Partout Ibsen demeurait un observateur fidèle de la vie et des moeurs, et partout il vivait solitaire, isolé au milieu de ce monde souvent trop sociable. Son âme sensitive de poète lui disait que la poésie du silence est plus morale que levain bruit.

Et son oeuvre augmente toujours.... En 1869, il écrit l'Union des jeunes. La même année Charles XV le nomme délégué à l'inauguration du canal de Suez.

Après les fêtes de Port-Saïd, il fit un voyage de six semaines sur le Nil et retourna à l'étranger, à Munich. Car la Norvège lui resta froide. «La masse, la foule, la médiocrité, ne comprend pas les isolés, les élus.»[6]

Et pourtant l'influence d'Ibsen grandit déjà.[7] Certains hommes ignorés de la foule exercent en réalité dans la vie une plus grande influence que ceux dont la popularité est la plus bruyante. Mais la vaine attente de l'approbation de ses compatriotes aigrit son âme; dans sa fière misère il reconnaissait vivement l'injustice commise envers lui par les norvégiens. «Rien n'est plus amer que d'être incompris!» dit Jean-Gabriel Borckman, l'un des personnages de sa pièce du même nom.

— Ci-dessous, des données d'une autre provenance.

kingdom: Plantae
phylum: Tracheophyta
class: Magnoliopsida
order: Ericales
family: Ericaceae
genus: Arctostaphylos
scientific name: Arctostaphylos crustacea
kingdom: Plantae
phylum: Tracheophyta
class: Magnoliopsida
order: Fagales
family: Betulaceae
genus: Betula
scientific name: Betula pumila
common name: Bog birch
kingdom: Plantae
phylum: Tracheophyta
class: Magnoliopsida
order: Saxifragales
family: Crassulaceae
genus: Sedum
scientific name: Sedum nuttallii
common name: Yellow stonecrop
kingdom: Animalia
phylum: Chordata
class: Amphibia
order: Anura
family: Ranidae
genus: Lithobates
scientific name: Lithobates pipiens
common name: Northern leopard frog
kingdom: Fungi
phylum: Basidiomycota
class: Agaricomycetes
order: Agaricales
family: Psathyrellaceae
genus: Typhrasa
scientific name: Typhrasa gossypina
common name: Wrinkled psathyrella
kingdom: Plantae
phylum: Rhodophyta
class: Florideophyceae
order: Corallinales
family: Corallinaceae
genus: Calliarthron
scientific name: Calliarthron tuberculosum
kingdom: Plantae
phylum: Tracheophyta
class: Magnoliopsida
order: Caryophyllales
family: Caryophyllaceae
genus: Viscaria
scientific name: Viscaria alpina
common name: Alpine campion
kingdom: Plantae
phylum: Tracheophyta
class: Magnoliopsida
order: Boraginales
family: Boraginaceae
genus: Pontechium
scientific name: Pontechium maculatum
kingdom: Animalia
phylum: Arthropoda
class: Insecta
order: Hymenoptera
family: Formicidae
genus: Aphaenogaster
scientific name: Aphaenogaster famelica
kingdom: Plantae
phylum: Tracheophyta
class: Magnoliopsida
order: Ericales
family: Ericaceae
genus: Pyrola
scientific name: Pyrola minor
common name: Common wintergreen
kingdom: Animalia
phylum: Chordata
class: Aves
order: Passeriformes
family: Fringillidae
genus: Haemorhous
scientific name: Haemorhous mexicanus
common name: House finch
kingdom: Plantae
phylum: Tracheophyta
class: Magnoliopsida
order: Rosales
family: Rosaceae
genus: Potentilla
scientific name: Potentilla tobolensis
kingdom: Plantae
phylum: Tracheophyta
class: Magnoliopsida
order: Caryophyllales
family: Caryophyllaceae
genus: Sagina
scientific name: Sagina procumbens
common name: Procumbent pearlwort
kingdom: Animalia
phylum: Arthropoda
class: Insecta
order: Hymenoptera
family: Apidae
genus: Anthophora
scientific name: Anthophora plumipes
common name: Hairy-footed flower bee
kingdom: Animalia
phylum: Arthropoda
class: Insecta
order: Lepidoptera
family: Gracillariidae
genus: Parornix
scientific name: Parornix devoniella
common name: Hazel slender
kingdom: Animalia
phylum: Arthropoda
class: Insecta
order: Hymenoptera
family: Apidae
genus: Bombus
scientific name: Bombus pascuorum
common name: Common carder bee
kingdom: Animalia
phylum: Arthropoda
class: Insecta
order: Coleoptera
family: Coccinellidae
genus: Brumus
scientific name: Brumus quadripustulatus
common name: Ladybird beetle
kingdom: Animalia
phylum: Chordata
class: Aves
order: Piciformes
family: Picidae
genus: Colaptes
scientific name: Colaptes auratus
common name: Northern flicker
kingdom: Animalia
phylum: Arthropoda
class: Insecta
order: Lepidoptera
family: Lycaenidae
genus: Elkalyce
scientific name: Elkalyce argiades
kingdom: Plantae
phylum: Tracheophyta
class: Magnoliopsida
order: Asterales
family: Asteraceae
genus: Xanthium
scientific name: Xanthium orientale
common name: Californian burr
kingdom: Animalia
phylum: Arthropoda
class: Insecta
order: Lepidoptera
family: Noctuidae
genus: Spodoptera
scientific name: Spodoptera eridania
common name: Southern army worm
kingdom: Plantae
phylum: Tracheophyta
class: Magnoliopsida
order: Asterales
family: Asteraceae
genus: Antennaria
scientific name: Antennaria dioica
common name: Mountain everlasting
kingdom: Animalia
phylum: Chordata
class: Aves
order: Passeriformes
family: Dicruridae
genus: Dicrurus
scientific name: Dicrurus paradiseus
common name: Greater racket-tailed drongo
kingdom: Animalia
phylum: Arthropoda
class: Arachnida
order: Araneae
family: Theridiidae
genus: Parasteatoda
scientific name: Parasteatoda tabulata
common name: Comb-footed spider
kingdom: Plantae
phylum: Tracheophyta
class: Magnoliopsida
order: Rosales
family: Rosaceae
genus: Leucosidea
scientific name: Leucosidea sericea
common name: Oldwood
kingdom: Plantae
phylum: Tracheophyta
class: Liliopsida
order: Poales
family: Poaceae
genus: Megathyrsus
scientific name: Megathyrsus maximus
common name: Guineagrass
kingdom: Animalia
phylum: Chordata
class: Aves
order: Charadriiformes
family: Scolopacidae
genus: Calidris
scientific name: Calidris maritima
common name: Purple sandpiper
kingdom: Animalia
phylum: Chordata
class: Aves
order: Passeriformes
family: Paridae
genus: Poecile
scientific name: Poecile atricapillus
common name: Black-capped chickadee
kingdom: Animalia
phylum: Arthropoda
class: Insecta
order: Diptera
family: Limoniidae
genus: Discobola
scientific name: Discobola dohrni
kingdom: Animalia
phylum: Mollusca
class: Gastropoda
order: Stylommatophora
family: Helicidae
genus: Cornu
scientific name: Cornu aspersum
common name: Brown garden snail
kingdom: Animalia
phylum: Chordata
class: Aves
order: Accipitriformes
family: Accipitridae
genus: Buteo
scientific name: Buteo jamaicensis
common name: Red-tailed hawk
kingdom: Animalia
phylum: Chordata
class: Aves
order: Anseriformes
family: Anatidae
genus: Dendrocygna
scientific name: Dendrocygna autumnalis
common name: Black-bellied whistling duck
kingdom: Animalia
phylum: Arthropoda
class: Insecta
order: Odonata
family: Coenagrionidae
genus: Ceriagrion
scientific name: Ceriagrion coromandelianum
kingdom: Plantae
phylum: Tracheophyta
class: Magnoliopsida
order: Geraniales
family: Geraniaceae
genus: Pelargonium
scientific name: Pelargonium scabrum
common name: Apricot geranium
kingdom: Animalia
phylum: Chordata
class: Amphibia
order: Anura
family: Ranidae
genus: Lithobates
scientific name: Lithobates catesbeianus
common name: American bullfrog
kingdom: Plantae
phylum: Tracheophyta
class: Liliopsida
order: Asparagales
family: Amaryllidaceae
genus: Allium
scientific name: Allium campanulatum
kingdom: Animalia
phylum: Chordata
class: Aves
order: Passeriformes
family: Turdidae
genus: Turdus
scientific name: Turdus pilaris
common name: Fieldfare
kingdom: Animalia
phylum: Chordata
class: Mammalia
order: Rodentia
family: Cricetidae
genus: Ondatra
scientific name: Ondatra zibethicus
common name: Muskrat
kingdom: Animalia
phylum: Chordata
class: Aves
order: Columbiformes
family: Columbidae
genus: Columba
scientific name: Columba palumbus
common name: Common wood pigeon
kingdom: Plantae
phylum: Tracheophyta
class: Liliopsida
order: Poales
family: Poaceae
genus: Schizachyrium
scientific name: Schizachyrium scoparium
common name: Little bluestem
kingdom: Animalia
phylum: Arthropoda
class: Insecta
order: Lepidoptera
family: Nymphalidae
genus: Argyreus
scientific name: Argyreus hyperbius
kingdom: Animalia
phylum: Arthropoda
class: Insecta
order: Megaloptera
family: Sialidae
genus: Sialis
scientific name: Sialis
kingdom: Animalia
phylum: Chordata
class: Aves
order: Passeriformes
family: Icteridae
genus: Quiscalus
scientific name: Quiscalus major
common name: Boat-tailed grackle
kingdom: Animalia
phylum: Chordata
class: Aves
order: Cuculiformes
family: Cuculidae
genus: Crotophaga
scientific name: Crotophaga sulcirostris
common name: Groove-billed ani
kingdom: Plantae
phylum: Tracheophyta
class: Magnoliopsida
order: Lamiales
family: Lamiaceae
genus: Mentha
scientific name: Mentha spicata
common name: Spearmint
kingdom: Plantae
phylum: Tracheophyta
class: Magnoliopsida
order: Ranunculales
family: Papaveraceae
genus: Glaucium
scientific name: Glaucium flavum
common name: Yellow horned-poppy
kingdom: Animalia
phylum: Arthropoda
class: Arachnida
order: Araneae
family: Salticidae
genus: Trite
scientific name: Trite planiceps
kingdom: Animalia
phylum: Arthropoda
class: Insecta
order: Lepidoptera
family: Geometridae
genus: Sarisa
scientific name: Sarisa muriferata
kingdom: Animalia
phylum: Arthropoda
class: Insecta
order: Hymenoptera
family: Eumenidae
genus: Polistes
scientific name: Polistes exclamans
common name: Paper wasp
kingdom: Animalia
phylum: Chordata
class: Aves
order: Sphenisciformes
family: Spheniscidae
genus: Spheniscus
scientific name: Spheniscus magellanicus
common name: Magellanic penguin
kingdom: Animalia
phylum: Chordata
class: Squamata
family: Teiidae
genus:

Le poète cependant ne laisse pas libre cours à sa plainte. Les succès faciles des médiocres le font sourire. Lent, mais tenace, il écrit livre sur livre. Les hommes vraiment progressifs s'avancent sans fracas, mais avec de la suite et de la continuité. A celle marque se reconnaît le génie qui, lorsqu'il le veut, plie à son obéissance les obstacles mêmes qui semblent devoir l'entraver. «La vocation, dit Brand[8], est un torrent qu'on ne peut refouler, ni barrer, ni contredire. Il s'ouvrira toujours un passage vers l'Océan.»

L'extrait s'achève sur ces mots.